[Start of Attachment]

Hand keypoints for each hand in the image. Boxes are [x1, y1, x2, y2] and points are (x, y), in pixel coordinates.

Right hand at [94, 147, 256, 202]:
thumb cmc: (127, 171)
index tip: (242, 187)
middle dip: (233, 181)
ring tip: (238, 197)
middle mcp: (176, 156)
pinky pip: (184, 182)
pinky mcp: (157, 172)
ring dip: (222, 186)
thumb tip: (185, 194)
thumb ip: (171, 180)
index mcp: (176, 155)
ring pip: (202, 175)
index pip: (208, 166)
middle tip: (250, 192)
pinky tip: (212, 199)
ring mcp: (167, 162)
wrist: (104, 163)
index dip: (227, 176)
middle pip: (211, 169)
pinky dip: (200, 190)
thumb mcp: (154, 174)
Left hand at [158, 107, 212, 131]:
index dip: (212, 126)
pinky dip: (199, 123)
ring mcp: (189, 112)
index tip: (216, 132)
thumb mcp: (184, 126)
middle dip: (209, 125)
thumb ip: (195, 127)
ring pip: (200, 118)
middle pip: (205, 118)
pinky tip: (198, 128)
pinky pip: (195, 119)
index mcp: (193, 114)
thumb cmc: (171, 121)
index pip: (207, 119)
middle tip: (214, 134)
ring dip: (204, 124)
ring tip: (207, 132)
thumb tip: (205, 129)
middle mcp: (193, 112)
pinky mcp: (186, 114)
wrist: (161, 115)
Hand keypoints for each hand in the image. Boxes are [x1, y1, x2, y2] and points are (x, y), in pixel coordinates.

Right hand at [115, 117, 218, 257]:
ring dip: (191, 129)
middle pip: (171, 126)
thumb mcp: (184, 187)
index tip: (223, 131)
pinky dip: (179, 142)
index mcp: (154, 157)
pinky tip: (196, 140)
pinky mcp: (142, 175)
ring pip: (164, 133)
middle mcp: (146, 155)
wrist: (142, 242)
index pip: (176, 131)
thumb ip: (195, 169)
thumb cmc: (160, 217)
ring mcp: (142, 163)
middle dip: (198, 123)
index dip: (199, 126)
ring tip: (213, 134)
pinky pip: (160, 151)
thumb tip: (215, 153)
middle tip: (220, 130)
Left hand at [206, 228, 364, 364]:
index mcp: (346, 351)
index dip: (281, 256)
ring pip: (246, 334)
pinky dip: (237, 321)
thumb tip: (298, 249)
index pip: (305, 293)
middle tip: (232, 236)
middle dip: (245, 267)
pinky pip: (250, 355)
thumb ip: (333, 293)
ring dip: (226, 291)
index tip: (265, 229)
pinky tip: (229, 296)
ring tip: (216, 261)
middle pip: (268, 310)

[End of Attachment]

TASK GOAL: Quote in full each line from the top of the records above through the line with "thumb ip: (195, 127)"; stop after that line.

TASK RESPONSE:
Hand keypoints for each hand in the image. Boxes are [x1, y1, x2, y2] and points are (x, y), in pixel coordinates.

Right hand at [94, 147, 256, 202]:
thumb cmc: (127, 171)
index tip: (242, 187)
middle dip: (233, 181)
ring tip: (238, 197)
middle mcp: (176, 156)
pinky pip: (184, 182)
pinky mcp: (157, 172)
ring dip: (222, 186)
thumb tip: (185, 194)
thumb ip: (171, 180)
index mcp: (176, 155)
ring pip: (202, 175)
index pip: (208, 166)
middle tip: (250, 192)
pinky tip: (212, 199)
ring mcp: (167, 162)
wrist: (104, 163)
index dip: (227, 176)
middle pip: (211, 169)
pinky dip: (200, 190)
thumb mcp: (154, 174)
Left hand at [158, 107, 212, 131]:
index dip: (212, 126)
pinky dip: (199, 123)
ring mcp: (189, 112)
index tip: (216, 132)
thumb mcp: (184, 126)
middle dip: (209, 125)
thumb ip: (195, 127)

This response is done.